- Born: 1948 (age 77–78) South Africa
- Known for: Photography

= Gillian Chaplin =

New Zealand photographic artist and curator

Gillian Chaplin (born 1948) is a New Zealand photographic artist and curator. Her works are held in the collections of Museum of New Zealand Te Papa Tongarewa and Auckland Art Gallery Toi o Tāmaki.

== Biography ==
Chaplin was born in Natal, South Africa in 1948, and emigrated to New Zealand in 1961. She completed a Master of Fine Arts at Elam in 1979.

In 1987 Chaplin came third in the Goodman Fielder Wattie Book Awards for her work Ngā Mōrehu: The Survivors, which was produced in collaboration with Judith Binney.

Chaplin was appointed Education Officer of the Auckland City Art Gallery in 1983, working on a programme which aimed to make art more accessible to the public. The main feature of this programme was to employ volunteer docents trained as guides to gallery visitors.

In 1990, Chaplin's work Mist Areas won the United/Sarjeant photographic award. Five photographers withdrew their works from the exhibition at the Sarjeant Gallery in protest at the one-person judging panel, Rodney Wilson, citing a conflict of interest. Wilson was a former colleague of Chaplin from the Auckland City Art Gallery. The artists who withdrew were Ans Westra, Neil Pardington, Anne Noble, Marie Shannon and Laurence Aberhart.

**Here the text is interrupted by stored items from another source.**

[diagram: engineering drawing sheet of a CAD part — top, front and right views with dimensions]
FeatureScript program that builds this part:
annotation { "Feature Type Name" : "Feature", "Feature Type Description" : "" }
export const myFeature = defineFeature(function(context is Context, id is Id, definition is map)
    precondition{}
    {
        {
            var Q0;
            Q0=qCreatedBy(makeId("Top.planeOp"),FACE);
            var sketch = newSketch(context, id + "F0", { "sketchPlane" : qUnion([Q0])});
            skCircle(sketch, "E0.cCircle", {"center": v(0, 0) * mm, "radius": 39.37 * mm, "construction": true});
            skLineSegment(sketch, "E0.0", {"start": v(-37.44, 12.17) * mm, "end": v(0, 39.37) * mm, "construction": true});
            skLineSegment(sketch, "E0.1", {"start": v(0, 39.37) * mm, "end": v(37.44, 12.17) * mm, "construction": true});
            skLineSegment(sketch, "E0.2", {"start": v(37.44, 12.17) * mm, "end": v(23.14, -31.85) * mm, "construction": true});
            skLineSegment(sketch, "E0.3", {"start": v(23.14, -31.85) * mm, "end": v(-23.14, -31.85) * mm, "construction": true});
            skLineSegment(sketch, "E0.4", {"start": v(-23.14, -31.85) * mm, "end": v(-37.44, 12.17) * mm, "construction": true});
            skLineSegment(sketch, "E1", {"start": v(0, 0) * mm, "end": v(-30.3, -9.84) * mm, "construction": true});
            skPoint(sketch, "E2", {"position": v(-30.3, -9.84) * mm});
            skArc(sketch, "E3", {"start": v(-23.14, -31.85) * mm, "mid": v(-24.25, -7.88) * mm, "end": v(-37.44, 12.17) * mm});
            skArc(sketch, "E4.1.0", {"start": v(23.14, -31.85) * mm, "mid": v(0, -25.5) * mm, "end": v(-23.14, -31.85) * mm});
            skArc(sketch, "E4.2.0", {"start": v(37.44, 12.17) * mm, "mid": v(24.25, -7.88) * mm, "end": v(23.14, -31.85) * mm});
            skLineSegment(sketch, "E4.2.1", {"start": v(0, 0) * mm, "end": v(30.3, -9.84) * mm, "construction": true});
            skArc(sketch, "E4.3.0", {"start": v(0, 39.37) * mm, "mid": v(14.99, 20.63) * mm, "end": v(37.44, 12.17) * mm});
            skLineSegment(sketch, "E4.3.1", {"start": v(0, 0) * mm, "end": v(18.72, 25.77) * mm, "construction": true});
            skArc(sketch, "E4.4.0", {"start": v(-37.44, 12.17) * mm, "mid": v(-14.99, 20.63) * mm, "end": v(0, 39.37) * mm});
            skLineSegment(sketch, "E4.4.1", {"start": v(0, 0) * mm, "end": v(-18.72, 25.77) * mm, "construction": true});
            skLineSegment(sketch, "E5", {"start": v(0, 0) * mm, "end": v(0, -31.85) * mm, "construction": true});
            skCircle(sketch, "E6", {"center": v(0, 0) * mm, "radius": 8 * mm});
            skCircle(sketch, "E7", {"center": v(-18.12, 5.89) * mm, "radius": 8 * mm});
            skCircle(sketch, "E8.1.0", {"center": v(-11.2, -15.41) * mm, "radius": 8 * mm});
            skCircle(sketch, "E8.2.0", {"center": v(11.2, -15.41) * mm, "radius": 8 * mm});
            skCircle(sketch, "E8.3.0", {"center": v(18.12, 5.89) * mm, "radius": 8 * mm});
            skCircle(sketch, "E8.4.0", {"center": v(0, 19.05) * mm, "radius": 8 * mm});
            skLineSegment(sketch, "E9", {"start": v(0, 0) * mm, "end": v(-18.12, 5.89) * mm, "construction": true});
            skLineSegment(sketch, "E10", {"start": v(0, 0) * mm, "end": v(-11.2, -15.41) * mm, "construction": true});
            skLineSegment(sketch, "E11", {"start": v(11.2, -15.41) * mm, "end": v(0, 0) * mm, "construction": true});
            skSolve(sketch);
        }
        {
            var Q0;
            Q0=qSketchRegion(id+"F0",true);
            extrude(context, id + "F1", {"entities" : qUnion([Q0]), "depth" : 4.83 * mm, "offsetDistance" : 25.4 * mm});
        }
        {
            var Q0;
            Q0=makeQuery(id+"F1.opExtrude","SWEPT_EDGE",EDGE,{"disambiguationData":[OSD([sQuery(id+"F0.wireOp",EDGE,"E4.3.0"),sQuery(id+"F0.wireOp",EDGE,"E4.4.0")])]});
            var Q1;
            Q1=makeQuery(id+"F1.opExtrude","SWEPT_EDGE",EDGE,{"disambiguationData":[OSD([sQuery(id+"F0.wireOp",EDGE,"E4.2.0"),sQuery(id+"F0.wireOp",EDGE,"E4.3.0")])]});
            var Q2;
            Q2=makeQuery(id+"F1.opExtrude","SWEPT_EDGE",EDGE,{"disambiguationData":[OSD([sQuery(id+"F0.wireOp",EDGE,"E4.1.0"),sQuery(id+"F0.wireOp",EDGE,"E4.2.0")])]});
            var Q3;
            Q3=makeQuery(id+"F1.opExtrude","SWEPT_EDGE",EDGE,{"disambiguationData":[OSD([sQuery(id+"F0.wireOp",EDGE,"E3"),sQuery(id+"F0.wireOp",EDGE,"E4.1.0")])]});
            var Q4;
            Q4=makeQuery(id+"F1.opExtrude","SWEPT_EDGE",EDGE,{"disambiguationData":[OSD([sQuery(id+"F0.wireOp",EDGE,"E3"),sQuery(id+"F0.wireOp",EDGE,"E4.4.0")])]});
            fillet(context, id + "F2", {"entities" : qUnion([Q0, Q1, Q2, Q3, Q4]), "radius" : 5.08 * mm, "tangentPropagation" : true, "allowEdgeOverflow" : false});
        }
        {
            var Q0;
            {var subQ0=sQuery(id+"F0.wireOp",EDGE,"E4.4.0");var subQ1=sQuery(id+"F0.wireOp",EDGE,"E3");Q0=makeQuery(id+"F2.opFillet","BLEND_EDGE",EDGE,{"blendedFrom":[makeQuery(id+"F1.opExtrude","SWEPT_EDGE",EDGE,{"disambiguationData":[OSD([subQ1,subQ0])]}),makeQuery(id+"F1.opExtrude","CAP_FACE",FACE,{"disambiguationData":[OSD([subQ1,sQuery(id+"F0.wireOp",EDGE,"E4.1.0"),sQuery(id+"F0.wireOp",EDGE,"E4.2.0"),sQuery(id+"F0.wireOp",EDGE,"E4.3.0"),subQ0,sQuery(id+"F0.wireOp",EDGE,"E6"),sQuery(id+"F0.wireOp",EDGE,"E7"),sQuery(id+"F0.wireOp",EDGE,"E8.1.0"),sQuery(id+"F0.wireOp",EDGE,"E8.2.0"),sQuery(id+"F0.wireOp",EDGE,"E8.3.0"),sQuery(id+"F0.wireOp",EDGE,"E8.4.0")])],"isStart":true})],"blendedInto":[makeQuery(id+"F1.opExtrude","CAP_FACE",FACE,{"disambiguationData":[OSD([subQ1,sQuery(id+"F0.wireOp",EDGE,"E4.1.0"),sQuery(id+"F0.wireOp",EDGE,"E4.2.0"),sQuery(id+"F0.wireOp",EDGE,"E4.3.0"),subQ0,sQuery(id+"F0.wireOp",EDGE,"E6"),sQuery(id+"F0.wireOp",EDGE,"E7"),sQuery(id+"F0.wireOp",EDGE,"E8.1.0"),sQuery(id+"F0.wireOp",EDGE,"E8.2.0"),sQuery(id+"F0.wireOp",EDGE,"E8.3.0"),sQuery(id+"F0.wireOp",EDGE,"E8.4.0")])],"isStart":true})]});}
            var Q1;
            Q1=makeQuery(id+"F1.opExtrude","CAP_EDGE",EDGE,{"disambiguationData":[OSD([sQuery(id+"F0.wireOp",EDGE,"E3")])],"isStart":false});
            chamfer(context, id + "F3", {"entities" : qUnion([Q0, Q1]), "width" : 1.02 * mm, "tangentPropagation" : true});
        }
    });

Double Doors: an Artist in Focus exhibition at Auckland Art Gallery Toi o Tāmaki in August 1983, in collaboration with Barbara Tuck. By chance, the two artists discovered they were both making small boxes as a framework for sculptural assemblages. Previously Chaplin had concentrated on photography and Tuck on painting, but in this departure from their usual fields of work they found common ground and began work on a shared installation. About twenty small boxes were treated by each artist, and for the installation they were alternated on a long narrow table. Chairs placed around the outside encouraged people to take their time in contemplating the works. The works referenced the Surrealists, in particular the boxes of Joseph Cornell, but with a more feminine viewpoint.